-- COMPITO ASSEGNATO 1 --
Quali righe dell'elenco riportato più sotto contengono la parola "Load"? Trascrivile tutte.

-- ESTRATTO DEL TESTO --
------------------------------------------------------------

Al termine del suo viaggio infernale Dante si imbatte ne “lo ‘mperador del doloroso regno”, descritto senza la velata ammirazione che gli tributerà Milton in Paradise Lost: Lucifero è un gigante spaventoso ma dall’aspetto laido e animalesco, nei cui occhi vuoti non c’è traccia di magnanimità e sinistra grandezza. Il mostro ha tre facce e ciascuna delle bocche bavose dilania con le zanne acuminate un uomo colpevole di tradimento. Il posto d’onore (si fa per dire) spetta a Giuda Iscariota, il traditore per antonomasia, ma analoga sorte tocca a Bruto e Cassio, gli assassini di Cesare.
La scelta dantesca è un segno inequivoco dell’enorme stima goduta nel medioevo dal fondatore dell’Impero Romano, che viene indirettamente paragonato a Cristo, ma la pena inflitta ai due cesaricidi può sembrare al lettore eccessivamente crudele se si considera che molti continuano a onorare in Marco Giunio Bruto un vindice della libertà repubblicana o perlomeno un oligarca coerente, vista la scelta di campo ai tempi della guerra civile.
Non merita le attenuanti (perlomeno quelle generiche) concesse a Marco Bruto un suo quasi omonimo, il cui nome semidimenticato dalla Storia fu storpiato da Shakespeare in “Decio”. Decimo Giunio Bruto Albino nasce a Roma nell’84 o nell’85 a.C. da famiglia altolocata: creatura di Giulio Cesare, lo seguirà in Gallia e nella guerra contro Pompeo, acquisendo l’affetto più che la benevolenza del grand’uomo.
Del nostro protagonista non abbiamo alcun ritratto: il secondo cognome suggerisce un’adozione da parte di un Postumio Albino non meglio identificato piuttosto che una carnagione chiara. Risulta tuttavia che in Gallia Cesare lo impiegò in qualche occasione come spia e che Decimo, alla fine della sua avventura, tentò di salvarsi travestendosi da celta: oltre all’attestata facilità ad apprendere le lingue il giovane romano doveva avere tratti poco mediterranei, e una capigliatura tendente al biondo.

------------------------------------------------------------

-- DATI DEL COMPITO --

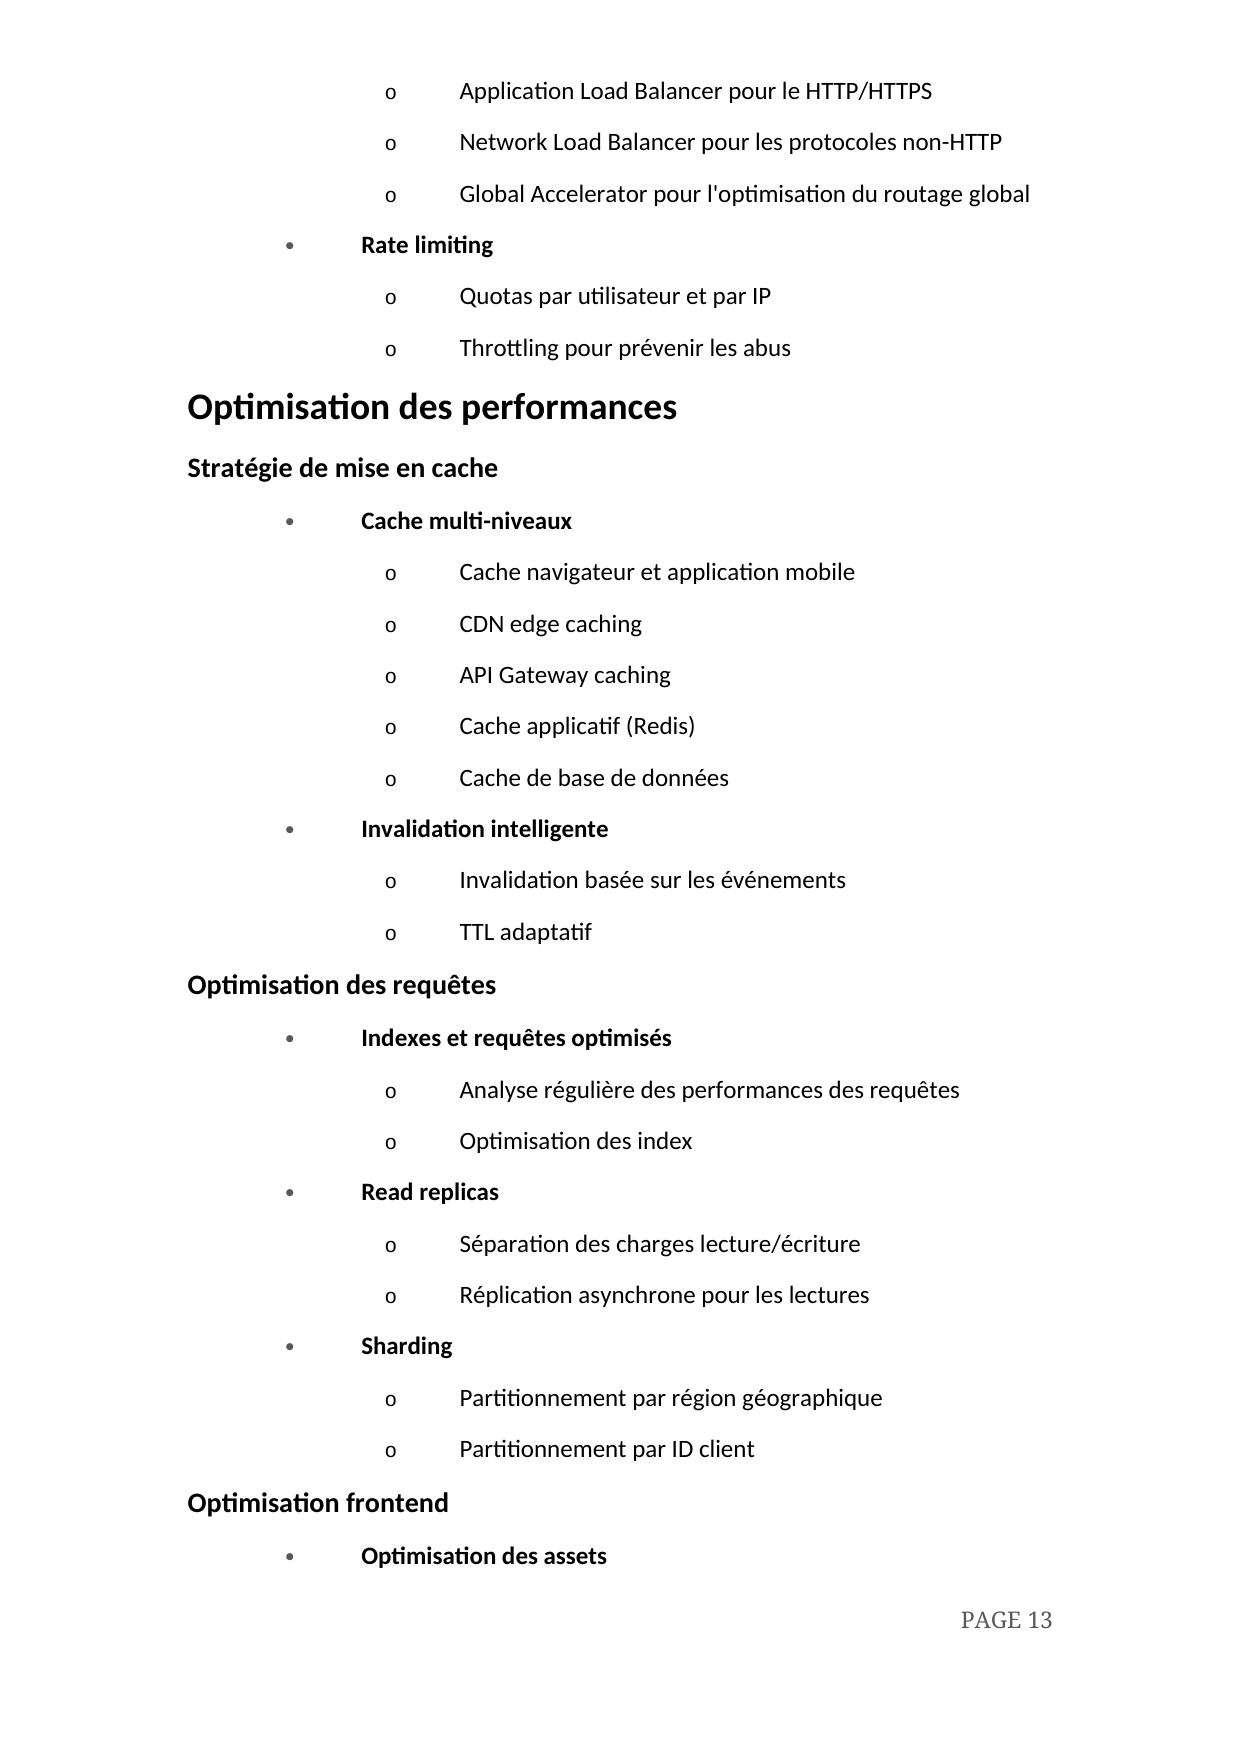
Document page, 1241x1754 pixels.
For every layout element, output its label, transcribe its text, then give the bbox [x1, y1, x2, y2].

list Cache de base de données [384, 762, 1053, 792]
list CDN edge caching [384, 608, 1053, 638]
list Partitionnement par région géographique [384, 1382, 1053, 1412]
subtitle Optimisation des performances [187, 383, 1053, 429]
list API Gateway caching [384, 659, 1053, 689]
list Indexes et requêtes optimisés [286, 1022, 1053, 1053]
list Throttling pour prévenir les abus [384, 332, 1053, 362]
list Invalidation basée sur les événements [384, 864, 1053, 895]
list Cache multi-niveaux [286, 505, 1053, 536]
list Global Accelerator pour l'optimisation du routage global [384, 178, 1053, 208]
list Network Load Balancer pour les protocoles non-HTTP [384, 126, 1053, 157]
list Sharding [286, 1331, 1053, 1361]
list Séparation des charges lecture/écriture [384, 1228, 1053, 1258]
list Rate limiting [286, 229, 1053, 259]
list Optimisation des assets [286, 1540, 1053, 1570]
list Cache navigateur et application mobile [384, 556, 1053, 587]
list Partitionnement par ID client [384, 1433, 1053, 1464]
list Quotas par utilisateur et par IP [384, 280, 1053, 311]
list Read replicas [286, 1176, 1053, 1207]
list TTL adaptatif [384, 916, 1053, 946]
subtitle Stratégie de mise en cache [187, 450, 1053, 484]
list Application Load Balancer pour le HTTP/HTTPS [384, 75, 1053, 106]
subtitle Optimisation des requêtes [187, 967, 1053, 1002]
list Cache applicatif (Redis) [384, 710, 1053, 741]
list Optimisation des index [384, 1125, 1053, 1156]
list Analyse régulière des performances des requêtes [384, 1074, 1053, 1104]
list Réplication asynchrone pour les lectures [384, 1279, 1053, 1310]
subtitle Optimisation frontend [187, 1484, 1053, 1519]
list Invalidation intelligente [286, 813, 1053, 844]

------------------------------------------------------------

-- COMPITO ASSEGNATO 2 --
Riscrivi il passo del testo su Decimo Bruto da "Del nostro protagonista" a "tendente al biondo.", mettendo "chioma" al posto di "capigliatura".

-- RISPOSTA CORRETTA 1 --
list Network Load Balancer pour les protocoles non-HTTP [384, 126, 1053, 157]
list Application Load Balancer pour le HTTP/HTTPS [384, 75, 1053, 106]

-- RISPOSTA CORRETTA 2 --
Del nostro protagonista non abbiamo alcun ritratto: il secondo cognome suggerisce un’adozione da parte di un Postumio Albino non meglio identificato piuttosto che una carnagione chiara. Risulta tuttavia che in Gallia Cesare lo impiegò in qualche occasione come spia e che Decimo, alla fine della sua avventura, tentò di salvarsi travestendosi da celta: oltre all’attestata facilità ad apprendere le lingue il giovane romano doveva avere tratti poco mediterranei, e una chioma tendente al biondo.